Body

“Now in Jerusalem by the Sheep Gate there is a pool with five porches. In these were many invalids. One man was there who had been ill for thirty-eight years. When Jesus saw him lying there and knew that he had been there a long time, he said to him, ‘Do you want to be made well?’” (John 5).

When my family moved to Temple in the early 60s, Dr. Jack Weinblatt became our family physician. His office was three blocks from First Christian Church in a residential neighborhood. Everyone came to Dr. Weinblatt. Everyone loved Dr. Weinblatt.

(I have to share a little anecdote here: Whenever Dr. Weinblatt would use his otoscope to look into my ears for swelling, he would say, “Now, hold your hand over your other ear.” Gullible, I always would.)

At Dr. Weinblatt’s clinic there were no appointments. You just opened the door and stepped into the reception area that was the same as the waiting room. Several two-seated couches lined the room with individual chairs in the middle. The waiting room could seat about thirty people.

You walked up to a sliding glass window, gave the receptionist your name and told her your ailment. She would ask you to have a seat and wait. And you would wait. And wait. Fifteen minutes. Thirty minutes, forty-five minutes— depending on the multitude of sniff ling noses in the waiting room.

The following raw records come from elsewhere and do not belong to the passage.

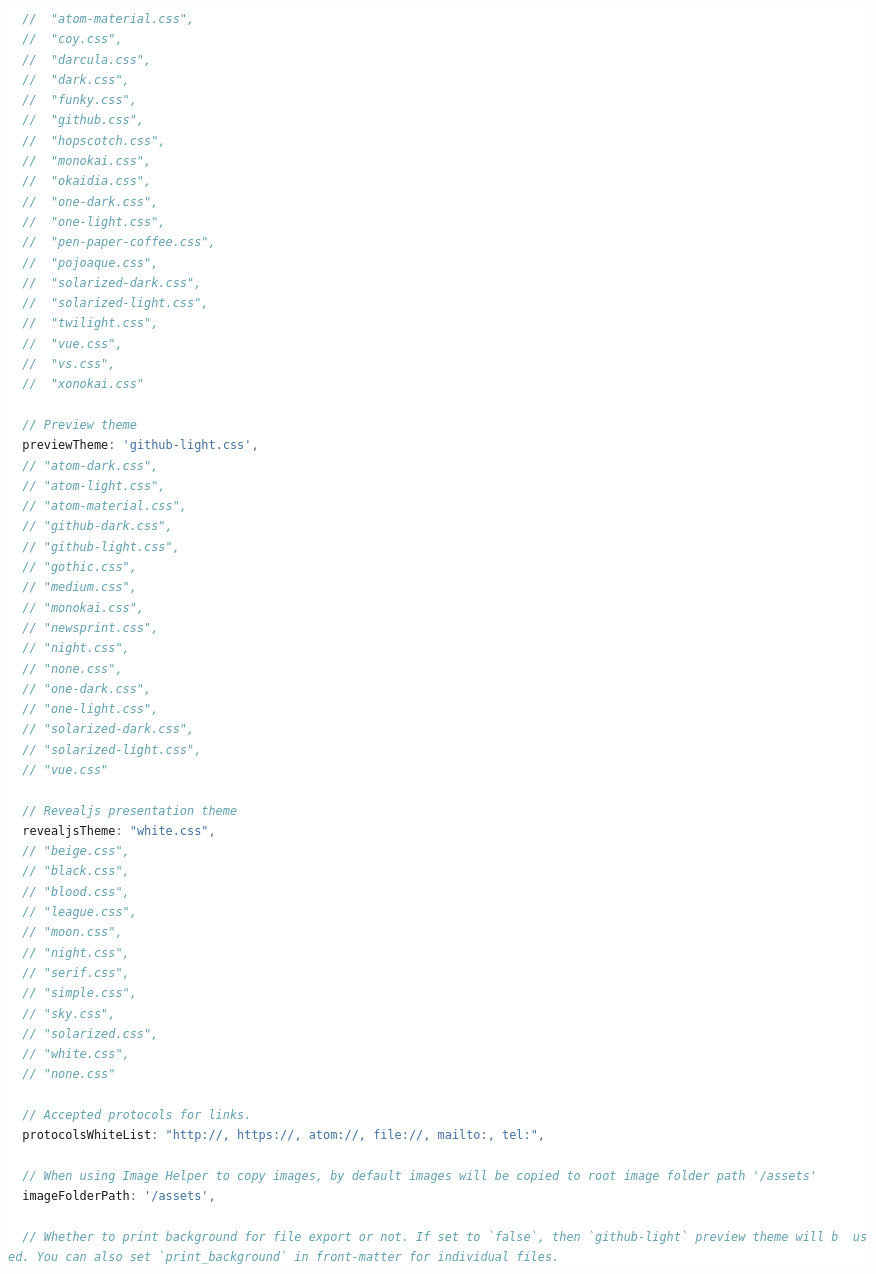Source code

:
 ```js
  //  "atom-material.css",
  //  "coy.css",
  //  "darcula.css",
  //  "dark.css",
  //  "funky.css",
  //  "github.css",
  //  "hopscotch.css",
  //  "monokai.css",
  //  "okaidia.css",
  //  "one-dark.css",
  //  "one-light.css",
  //  "pen-paper-coffee.css",
  //  "pojoaque.css",
  //  "solarized-dark.css",
  //  "solarized-light.css",
  //  "twilight.css",
  //  "vue.css",
  //  "vs.css",
  //  "xonokai.css"

  // Preview theme
  previewTheme: 'github-light.css',
  // "atom-dark.css",
  // "atom-light.css",
  // "atom-material.css",
  // "github-dark.css",
  // "github-light.css",
  // "gothic.css",
  // "medium.css",
  // "monokai.css",
  // "newsprint.css",
  // "night.css",
  // "none.css",
  // "one-dark.css",
  // "one-light.css",
  // "solarized-dark.css",
  // "solarized-light.css",
  // "vue.css"

  // Revealjs presentation theme
  revealjsTheme: "white.css",
  // "beige.css",
  // "black.css",
  // "blood.css",
  // "league.css",
  // "moon.css",
  // "night.css",
  // "serif.css",
  // "simple.css",
  // "sky.css",
  // "solarized.css",
  // "white.css",
  // "none.css"

  // Accepted protocols for links.
  protocolsWhiteList: "http://, https://, atom://, file://, mailto:, tel:",

  // When using Image Helper to copy images, by default images will be copied to root image folder path '/assets'
  imageFolderPath: '/assets',

  // Whether to print background for file export or not. If set to `false`, then `github-light` preview theme will b  used. You can also set `print_background` in front-matter for individual files.
```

Finally, one of two doors would open to one of the two halls that led to examining rooms. “The doctor will see you now.” The examining room also doubled as another waiting room. The nurse would have you sit on the edge of an exam table, take your pulse, put a glass thermometer under your tongue and walk out of the room. And you would wait. Fifteen minutes. Twenty minutes.

When you’re sick, you don’t feel like waiting. When you’re injured, you absolutely don’t feel like waiting. When a loved one is sick or injured, waiting can be agonizing. But we are all waiting. The world is waiting. And whom the world is waiting for is the Great Physician.

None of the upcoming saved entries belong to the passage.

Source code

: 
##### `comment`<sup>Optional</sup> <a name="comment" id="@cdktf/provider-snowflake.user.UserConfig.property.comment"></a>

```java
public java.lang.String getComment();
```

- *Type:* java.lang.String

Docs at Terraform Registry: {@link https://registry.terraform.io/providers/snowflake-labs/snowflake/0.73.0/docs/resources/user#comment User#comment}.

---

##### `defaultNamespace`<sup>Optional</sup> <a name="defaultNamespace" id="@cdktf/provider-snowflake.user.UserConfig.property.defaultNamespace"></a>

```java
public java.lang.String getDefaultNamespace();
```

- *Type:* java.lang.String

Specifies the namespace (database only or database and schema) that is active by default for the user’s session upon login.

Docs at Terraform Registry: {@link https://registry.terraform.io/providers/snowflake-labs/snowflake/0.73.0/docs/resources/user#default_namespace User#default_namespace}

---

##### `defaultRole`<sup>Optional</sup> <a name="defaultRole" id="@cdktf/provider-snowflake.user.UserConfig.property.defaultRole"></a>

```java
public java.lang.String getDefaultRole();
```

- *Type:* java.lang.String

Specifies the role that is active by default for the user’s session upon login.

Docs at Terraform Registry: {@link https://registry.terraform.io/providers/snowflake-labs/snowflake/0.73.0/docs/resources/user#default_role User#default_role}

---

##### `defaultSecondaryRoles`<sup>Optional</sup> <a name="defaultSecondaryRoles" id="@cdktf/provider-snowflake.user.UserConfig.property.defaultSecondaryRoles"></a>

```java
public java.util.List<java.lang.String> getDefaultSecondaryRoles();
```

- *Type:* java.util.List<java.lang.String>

There’s a book on my shelf by Donald McCall: In God’s Hand, Meditations for the Sick and Their Families.

McCall tells of stopping by the hospital one evening to visit a young patient and see how his day had been. As the door was ajar, he noticed a young doctor sitting at the bedside. McCall began to leave so as not to interrupt a consultation. The doctor turned, and beckoned Rev. McCall into the room. It was not a consultation at all. The two were eating sandwiches and talking about automobiles, a subject of mutual interest.

“That genuine expression of interest and personal concern for one person,” wrote McCall, “in a 1,000-bed hospital, probably did more for the young lad’s healing than any medicine the physician might have prescribed. It was an extension of personal care.”

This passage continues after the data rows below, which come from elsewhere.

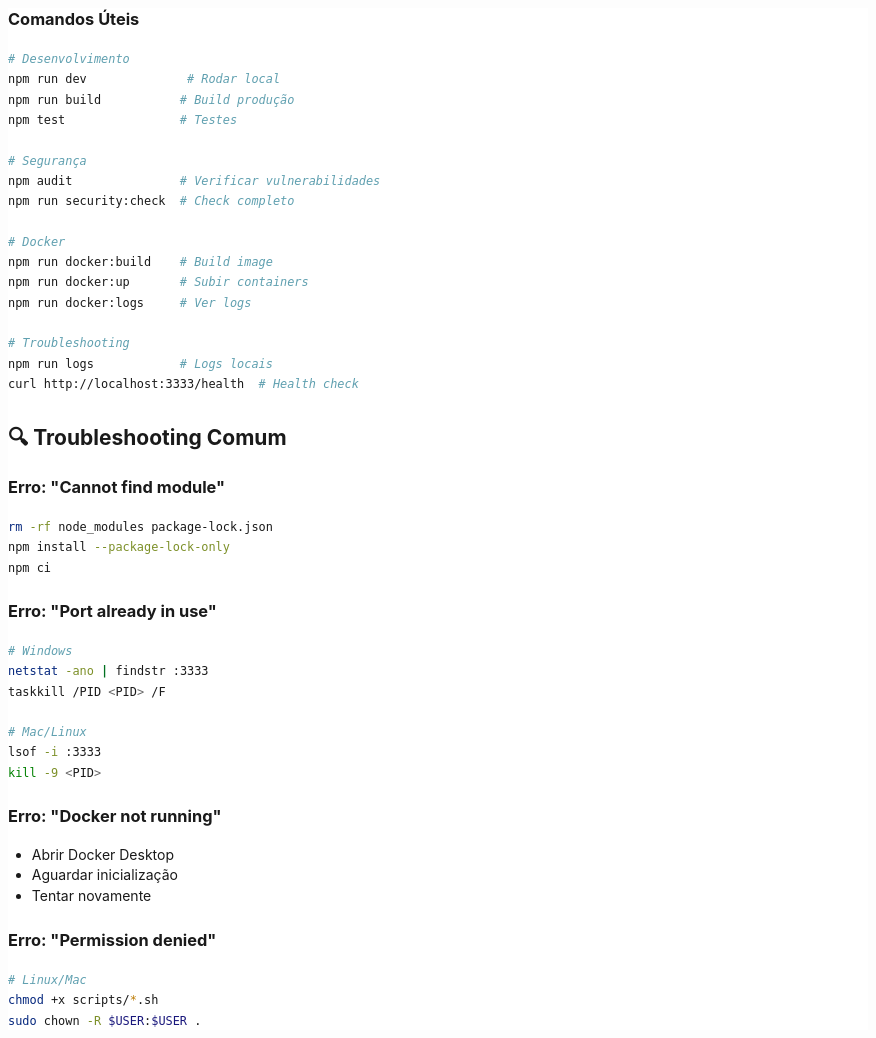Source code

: ### Comandos Úteis
```bash
# Desenvolvimento
npm run dev              # Rodar local
npm run build           # Build produção
npm test                # Testes

# Segurança
npm audit               # Verificar vulnerabilidades
npm run security:check  # Check completo

# Docker
npm run docker:build    # Build image
npm run docker:up       # Subir containers
npm run docker:logs     # Ver logs

# Troubleshooting
npm run logs            # Logs locais
curl http://localhost:3333/health  # Health check
```

## 🔍 Troubleshooting Comum

### Erro: "Cannot find module"
```bash
rm -rf node_modules package-lock.json
npm install --package-lock-only
npm ci
```

### Erro: "Port already in use"
```bash
# Windows
netstat -ano | findstr :3333
taskkill /PID <PID> /F

# Mac/Linux
lsof -i :3333
kill -9 <PID>
```

### Erro: "Docker not running"
- Abrir Docker Desktop
- Aguardar inicialização
- Tentar novamente

### Erro: "Permission denied"
```bash
# Linux/Mac
chmod +x scripts/*.sh
sudo chown -R $USER:$USER .
```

A similar truth was expressed by Dr. Kenneth Berge of the Mayo Clinic: “The secret of the care of the patient is in caring for the patients.” And the secret of Christianity is caring for the world: not in a universal, general way, but as an extension of personal care.

The call of Christ is a call to be a healer; to touch an ailing world with caring as personal as that of Jesus. To care is to love, and to love is to heal. To extend empathy and presence with those who so need healing and caring is also to proclaim the Gospel: “The Doctor will see you now.”